EA holders allocated as high risk are obliged to provide surety for the total ERC.
Prior to the FP Bill passing, a number of amendments were made following further consultation with stakeholders. One of the major issues identified through the consultation process was potentially retrospective amendments to the conditions of EAs through PRCPs. This concern was addressed by amendments that exempt ‘land outcome document holders’ from being obliged to comply with some rehabilitation requirements. For example, if a condition of an EA authorises a void, the requirements of a PRCP cannot retrospectively require a different rehabilitation outcome.
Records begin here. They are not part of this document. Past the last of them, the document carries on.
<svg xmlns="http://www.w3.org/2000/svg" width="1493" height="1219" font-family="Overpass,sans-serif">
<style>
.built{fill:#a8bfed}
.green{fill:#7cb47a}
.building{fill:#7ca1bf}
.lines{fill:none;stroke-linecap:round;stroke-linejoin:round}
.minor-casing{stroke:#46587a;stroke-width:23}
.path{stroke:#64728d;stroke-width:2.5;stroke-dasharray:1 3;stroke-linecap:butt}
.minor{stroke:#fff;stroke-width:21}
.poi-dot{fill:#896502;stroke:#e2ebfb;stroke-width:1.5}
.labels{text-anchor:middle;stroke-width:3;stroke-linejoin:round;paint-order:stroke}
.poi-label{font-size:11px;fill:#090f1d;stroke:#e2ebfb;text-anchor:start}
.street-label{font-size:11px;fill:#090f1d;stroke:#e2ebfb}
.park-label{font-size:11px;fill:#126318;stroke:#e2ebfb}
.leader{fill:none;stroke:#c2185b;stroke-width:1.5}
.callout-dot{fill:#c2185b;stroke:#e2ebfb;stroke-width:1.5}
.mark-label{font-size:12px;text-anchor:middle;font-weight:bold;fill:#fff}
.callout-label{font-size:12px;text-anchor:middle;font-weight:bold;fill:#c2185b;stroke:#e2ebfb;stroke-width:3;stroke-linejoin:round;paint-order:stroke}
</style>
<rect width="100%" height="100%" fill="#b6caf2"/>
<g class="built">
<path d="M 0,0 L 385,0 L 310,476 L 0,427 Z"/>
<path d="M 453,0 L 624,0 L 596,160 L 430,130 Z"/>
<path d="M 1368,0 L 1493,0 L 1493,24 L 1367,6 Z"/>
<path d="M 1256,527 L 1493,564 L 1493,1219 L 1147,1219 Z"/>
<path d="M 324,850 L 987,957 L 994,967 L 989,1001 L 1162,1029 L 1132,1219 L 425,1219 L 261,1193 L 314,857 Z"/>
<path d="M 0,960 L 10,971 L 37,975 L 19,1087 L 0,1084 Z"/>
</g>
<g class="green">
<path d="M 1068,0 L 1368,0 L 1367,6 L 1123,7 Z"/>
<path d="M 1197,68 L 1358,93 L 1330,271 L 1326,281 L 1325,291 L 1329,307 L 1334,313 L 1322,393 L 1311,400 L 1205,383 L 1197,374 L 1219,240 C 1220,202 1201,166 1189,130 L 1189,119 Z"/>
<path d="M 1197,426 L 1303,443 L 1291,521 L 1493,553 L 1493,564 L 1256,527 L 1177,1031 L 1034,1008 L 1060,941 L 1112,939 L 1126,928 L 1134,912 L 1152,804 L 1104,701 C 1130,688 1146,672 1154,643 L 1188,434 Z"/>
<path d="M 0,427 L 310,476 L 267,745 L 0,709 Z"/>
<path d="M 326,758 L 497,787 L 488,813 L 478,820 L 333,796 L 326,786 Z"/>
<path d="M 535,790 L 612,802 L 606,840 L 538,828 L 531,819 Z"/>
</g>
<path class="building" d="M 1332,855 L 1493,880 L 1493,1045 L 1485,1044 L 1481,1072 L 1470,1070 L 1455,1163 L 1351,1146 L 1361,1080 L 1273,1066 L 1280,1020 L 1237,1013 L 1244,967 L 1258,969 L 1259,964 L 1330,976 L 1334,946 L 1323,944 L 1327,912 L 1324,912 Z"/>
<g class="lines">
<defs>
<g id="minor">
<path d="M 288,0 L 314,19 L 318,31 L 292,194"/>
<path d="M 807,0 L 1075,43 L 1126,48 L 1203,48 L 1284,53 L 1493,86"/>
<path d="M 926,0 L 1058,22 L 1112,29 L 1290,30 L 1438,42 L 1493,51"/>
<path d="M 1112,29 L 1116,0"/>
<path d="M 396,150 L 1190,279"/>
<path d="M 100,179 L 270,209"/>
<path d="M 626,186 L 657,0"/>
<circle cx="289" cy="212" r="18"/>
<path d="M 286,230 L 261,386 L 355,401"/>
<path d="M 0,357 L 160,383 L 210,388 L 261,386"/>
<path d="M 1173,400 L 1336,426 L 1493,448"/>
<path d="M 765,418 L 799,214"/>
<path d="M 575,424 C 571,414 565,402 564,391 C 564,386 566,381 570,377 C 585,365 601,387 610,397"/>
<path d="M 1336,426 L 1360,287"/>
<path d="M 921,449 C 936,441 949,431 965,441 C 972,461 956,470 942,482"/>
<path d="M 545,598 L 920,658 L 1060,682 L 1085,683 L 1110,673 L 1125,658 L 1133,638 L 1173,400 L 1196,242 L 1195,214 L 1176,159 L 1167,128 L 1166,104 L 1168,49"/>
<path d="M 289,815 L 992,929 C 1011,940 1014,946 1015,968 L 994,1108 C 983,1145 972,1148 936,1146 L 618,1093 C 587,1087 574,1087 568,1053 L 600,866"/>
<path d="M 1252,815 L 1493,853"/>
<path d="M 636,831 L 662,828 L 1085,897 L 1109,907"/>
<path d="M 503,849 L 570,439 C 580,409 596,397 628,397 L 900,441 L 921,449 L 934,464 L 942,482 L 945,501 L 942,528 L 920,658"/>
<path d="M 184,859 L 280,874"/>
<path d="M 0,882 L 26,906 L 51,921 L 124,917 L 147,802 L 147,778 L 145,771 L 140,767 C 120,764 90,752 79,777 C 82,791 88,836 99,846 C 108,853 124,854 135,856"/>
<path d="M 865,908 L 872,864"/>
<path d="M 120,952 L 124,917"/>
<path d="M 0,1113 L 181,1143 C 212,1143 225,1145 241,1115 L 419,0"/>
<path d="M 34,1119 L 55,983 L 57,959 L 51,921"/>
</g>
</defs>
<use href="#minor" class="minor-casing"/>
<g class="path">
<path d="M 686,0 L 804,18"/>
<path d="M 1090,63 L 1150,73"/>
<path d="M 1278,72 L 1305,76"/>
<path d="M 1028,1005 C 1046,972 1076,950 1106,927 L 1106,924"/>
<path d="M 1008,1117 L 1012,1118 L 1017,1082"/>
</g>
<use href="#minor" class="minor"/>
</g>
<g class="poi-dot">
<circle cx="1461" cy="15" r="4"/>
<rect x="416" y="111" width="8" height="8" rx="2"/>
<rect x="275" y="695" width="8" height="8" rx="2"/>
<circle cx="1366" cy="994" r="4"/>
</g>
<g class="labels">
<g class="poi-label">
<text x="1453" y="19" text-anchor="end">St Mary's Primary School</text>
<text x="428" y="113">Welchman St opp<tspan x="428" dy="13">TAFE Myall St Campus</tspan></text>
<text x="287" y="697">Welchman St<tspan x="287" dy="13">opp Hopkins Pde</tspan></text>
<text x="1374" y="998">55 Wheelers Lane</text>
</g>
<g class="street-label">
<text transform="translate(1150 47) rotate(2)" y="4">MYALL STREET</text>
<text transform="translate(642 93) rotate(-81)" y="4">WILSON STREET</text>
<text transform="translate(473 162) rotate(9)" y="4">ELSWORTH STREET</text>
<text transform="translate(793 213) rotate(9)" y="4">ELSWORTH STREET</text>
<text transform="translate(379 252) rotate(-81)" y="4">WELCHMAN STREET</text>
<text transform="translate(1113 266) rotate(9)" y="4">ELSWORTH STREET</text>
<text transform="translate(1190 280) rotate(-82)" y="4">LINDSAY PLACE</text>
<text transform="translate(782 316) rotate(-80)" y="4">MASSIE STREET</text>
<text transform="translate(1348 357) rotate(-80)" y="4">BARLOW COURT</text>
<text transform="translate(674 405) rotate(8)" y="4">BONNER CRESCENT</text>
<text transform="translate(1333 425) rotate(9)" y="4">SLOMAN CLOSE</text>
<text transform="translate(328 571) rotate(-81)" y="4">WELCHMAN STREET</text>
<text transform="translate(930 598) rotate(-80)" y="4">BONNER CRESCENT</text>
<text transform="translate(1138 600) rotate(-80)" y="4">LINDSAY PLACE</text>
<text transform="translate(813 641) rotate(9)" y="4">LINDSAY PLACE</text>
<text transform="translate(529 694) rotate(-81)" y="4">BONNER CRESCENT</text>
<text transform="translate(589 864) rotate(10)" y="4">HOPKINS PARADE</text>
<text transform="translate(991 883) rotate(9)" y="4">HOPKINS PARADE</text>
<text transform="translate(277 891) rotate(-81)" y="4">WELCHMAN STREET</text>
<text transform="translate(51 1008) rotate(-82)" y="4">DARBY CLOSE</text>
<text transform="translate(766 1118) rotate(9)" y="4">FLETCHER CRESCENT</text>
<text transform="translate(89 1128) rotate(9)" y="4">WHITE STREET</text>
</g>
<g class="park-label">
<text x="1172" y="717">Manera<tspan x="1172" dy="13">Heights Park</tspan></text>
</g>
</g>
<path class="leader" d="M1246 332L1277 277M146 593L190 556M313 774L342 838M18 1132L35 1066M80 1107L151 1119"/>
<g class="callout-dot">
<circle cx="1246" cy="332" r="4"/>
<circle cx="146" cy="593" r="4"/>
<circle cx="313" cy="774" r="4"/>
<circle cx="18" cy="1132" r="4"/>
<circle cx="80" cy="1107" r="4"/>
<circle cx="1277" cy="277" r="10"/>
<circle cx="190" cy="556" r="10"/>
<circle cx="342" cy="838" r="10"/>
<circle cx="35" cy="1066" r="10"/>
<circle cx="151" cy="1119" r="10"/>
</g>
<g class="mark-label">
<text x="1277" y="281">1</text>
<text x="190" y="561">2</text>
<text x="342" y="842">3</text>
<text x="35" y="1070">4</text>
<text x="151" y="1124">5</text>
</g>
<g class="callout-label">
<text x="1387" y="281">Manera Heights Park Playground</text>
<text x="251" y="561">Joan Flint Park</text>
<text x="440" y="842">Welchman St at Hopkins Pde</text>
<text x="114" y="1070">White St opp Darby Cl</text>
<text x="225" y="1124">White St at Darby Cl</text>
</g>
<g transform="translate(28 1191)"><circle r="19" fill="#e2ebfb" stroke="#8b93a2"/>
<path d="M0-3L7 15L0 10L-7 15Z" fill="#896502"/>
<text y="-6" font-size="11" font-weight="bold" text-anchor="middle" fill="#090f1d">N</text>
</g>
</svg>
The majority of amendments relate to the introduction of a public interest evaluation process for land identified as non-use management areas as part of the EIS process. Amendments include that the administering authority may only approve a proposed PRCP schedule if the public interest evaluation report recommends approval and the matters which must be considered in the public interest evaluation. A project proponent will be obliged to pay the reasonable costs of the administering authority in relation to qualified entities conducting the evaluation, but the administering authority chooses the appropriate entity to conduct the evaluation.
A final noteworthy amendment is the change to the definition of confidential information being expanded to include information about an allocation decision for an EA. This was changed on the basis that this information could be considered commercially sensitive.